Wednesday, September 17, 2014

My Little Soapbox of the Day

It's a tiny rant. I promise. No long winded examples, or crushing guilt, or anything like that.

I was just thinking about how opening doors and pulling out chairs for women has kind of become one of those things women - specifically the ones who have feminist leanings - have used to show us all that men still consider us the weaker sex.

I hear it a lot.

"When men open the door for me, it really upsets me, because they're telling me I'm too weak to do it myself."

Okay, first point I'd like to make, it's a door. Not even a raging chauvinist truly believes a woman is too weak to open a freaking door.

Ah, but it's the symbol! Because this originated as a symbolic gesture indicating that women were weak and needed men to assist them in life. Or, another explanation I've seen is that it's because women were restricted from doing a lot of things, and were compensated by having doors held open for them.

Right?

Ummm...

Probably not, in fact.

I don't actually know where it originated, and I don't care enough about this gesture's history to go back and do actual research. But, if I were to throw out a guess, I'd say it probably had something to do with the ridiculous outfits women used to wear (hoop skirts, anyone?), and the fact that there have been periods in history when opening a door in those getups really was a trial.

That's just a guess, of course. But what really matters, is why do people do it today?

I've known a lot of men - really decent men who definitely didn't see women as "the weaker sex" - who made a point of opening doors for us. And why did they do this?

Because their momma's told them to. And they respected women.

No, seriously.

Without fail, every last one of the guys I've known who hold to traditional ways of treating women (opening car/building doors, walking on the outside of the sidewalk, holding chairs, taking coats, etc.) did it because their mothers taught them that was how men acted when they respected women.
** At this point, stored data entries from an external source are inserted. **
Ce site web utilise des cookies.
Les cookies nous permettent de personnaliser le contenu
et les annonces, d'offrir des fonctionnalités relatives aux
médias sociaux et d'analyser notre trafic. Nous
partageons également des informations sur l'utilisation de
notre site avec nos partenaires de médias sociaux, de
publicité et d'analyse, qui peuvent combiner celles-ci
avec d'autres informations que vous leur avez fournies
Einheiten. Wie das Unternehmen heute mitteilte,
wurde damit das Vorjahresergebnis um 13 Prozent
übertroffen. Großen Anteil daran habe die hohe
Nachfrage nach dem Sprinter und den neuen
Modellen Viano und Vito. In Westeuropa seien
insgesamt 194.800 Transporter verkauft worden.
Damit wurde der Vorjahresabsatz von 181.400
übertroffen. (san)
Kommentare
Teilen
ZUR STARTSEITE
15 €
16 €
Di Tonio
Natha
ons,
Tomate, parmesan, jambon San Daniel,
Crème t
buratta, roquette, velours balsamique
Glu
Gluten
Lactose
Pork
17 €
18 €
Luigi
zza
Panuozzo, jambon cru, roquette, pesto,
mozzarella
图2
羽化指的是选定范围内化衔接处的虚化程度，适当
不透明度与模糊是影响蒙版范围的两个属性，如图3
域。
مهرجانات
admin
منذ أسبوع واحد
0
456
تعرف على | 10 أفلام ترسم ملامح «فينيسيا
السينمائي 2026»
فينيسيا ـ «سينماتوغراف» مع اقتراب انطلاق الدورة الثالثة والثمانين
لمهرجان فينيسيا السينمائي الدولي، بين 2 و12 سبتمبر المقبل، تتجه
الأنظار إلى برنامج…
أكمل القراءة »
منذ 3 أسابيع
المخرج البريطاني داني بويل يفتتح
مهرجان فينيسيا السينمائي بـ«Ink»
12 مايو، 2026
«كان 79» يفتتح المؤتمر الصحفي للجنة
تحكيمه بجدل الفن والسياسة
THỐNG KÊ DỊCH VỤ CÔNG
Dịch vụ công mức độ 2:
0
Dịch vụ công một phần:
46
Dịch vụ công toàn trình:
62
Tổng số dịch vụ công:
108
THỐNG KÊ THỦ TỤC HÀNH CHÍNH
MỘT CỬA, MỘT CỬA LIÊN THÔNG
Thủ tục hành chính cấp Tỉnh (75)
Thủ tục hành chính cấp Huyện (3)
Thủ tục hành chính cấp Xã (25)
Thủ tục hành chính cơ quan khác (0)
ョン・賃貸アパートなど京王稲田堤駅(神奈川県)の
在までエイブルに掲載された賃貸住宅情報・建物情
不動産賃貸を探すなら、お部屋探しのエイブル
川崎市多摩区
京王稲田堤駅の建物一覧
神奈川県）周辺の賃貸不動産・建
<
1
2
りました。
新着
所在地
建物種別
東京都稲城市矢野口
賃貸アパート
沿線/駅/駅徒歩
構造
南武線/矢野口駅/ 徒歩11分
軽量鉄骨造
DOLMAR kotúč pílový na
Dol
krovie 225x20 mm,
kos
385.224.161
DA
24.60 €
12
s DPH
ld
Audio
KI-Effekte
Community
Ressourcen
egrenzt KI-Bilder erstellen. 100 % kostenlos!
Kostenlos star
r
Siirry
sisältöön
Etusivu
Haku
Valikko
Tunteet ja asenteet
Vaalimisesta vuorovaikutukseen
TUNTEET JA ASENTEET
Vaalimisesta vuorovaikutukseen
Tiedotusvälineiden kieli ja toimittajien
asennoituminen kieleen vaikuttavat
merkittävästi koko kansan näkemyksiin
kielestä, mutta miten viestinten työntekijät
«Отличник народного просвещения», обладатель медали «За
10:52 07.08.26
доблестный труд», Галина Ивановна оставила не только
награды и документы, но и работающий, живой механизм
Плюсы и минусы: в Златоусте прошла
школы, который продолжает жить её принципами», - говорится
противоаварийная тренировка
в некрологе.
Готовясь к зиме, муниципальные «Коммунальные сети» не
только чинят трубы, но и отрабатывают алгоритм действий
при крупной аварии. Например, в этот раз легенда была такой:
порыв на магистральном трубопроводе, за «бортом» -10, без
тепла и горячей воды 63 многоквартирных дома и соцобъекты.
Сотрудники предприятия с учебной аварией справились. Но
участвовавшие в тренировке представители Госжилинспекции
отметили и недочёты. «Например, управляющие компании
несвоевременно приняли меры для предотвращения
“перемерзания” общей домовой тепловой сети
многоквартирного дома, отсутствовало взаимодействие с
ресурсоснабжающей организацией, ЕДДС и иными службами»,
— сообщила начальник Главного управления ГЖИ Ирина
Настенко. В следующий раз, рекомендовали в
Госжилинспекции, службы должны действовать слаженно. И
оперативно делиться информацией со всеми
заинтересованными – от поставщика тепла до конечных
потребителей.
It wasn't about "protecting" us, or "doing things we couldn't." It was straight up respect.

These aren't "symbolic gestures indicating the woman needs help." They're small acts of kindness.

And maybe we should start treating them as that: a man showing us kindness, because he respects us.

Assuming that a man is a chauvinist because he opened a door for you seems like an awfully bigoted assumption, don't you think?